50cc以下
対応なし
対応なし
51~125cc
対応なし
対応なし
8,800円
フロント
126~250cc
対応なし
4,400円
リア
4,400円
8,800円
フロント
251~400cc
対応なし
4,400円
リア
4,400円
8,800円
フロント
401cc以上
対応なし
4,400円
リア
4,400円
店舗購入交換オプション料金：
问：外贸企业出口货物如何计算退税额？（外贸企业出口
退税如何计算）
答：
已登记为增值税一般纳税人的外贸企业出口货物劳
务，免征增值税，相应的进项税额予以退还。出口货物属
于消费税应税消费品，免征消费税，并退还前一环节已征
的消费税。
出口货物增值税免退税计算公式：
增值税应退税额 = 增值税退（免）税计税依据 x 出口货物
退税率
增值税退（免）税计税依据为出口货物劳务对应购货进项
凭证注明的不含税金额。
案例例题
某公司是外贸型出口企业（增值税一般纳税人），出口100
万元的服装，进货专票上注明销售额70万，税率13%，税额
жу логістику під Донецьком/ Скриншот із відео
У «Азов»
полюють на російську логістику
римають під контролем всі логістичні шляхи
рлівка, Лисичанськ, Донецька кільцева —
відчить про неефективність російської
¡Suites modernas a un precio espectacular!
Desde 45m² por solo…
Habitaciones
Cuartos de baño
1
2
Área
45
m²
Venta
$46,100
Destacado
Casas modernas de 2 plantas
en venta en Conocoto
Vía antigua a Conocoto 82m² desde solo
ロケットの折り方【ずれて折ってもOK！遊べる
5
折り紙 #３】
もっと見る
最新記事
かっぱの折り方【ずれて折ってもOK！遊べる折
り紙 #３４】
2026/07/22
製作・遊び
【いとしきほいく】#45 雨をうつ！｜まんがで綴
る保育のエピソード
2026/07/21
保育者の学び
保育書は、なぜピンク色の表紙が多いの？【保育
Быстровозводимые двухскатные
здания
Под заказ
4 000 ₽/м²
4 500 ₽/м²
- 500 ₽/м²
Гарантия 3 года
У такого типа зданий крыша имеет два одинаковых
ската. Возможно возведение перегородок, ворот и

--

Without changing a word, write out each entry again.

- ANSWER TO THIS EXERCISE -
50cc以下
対応なし
対応なし
51~125cc
対応なし
対応なし
8,800円
フロント
126~250cc
対応なし
4,400円
リア
4,400円
8,800円
フロント
251~400cc
対応なし
4,400円
リア
4,400円
8,800円
フロント
401cc以上
対応なし
4,400円
リア
4,400円
店舗購入交換オプション料金：
问：外贸企业出口货物如何计算退税额？（外贸企业出口
退税如何计算）
答：
已登记为增值税一般纳税人的外贸企业出口货物劳
务，免征增值税，相应的进项税额予以退还。出口货物属
于消费税应税消费品，免征消费税，并退还前一环节已征
的消费税。
出口货物增值税免退税计算公式：
增值税应退税额 = 增值税退（免）税计税依据 x 出口货物
退税率
增值税退（免）税计税依据为出口货物劳务对应购货进项
凭证注明的不含税金额。
案例例题
某公司是外贸型出口企业（增值税一般纳税人），出口100
万元的服装，进货专票上注明销售额70万，税率13%，税额
жу логістику під Донецьком/ Скриншот із відео
У «Азов»
полюють на російську логістику
римають під контролем всі логістичні шляхи
рлівка, Лисичанськ, Донецька кільцева —
відчить про неефективність російської
¡Suites modernas a un precio espectacular!
Desde 45m² por solo…
Habitaciones
Cuartos de baño
1
2
Área
45
m²
Venta
$46,100
Destacado
Casas modernas de 2 plantas
en venta en Conocoto
Vía antigua a Conocoto 82m² desde solo
ロケットの折り方【ずれて折ってもOK！遊べる
5
折り紙 #３】
もっと見る
最新記事
かっぱの折り方【ずれて折ってもOK！遊べる折
り紙 #３４】
2026/07/22
製作・遊び
【いとしきほいく】#45 雨をうつ！｜まんがで綴
る保育のエピソード
2026/07/21
保育者の学び
保育書は、なぜピンク色の表紙が多いの？【保育
Быстровозводимые двухскатные
здания
Под заказ
4 000 ₽/м²
4 500 ₽/м²
- 500 ₽/м²
Гарантия 3 года
У такого типа зданий крыша имеет два одинаковых
ската. Возможно возведение перегородок, ворот и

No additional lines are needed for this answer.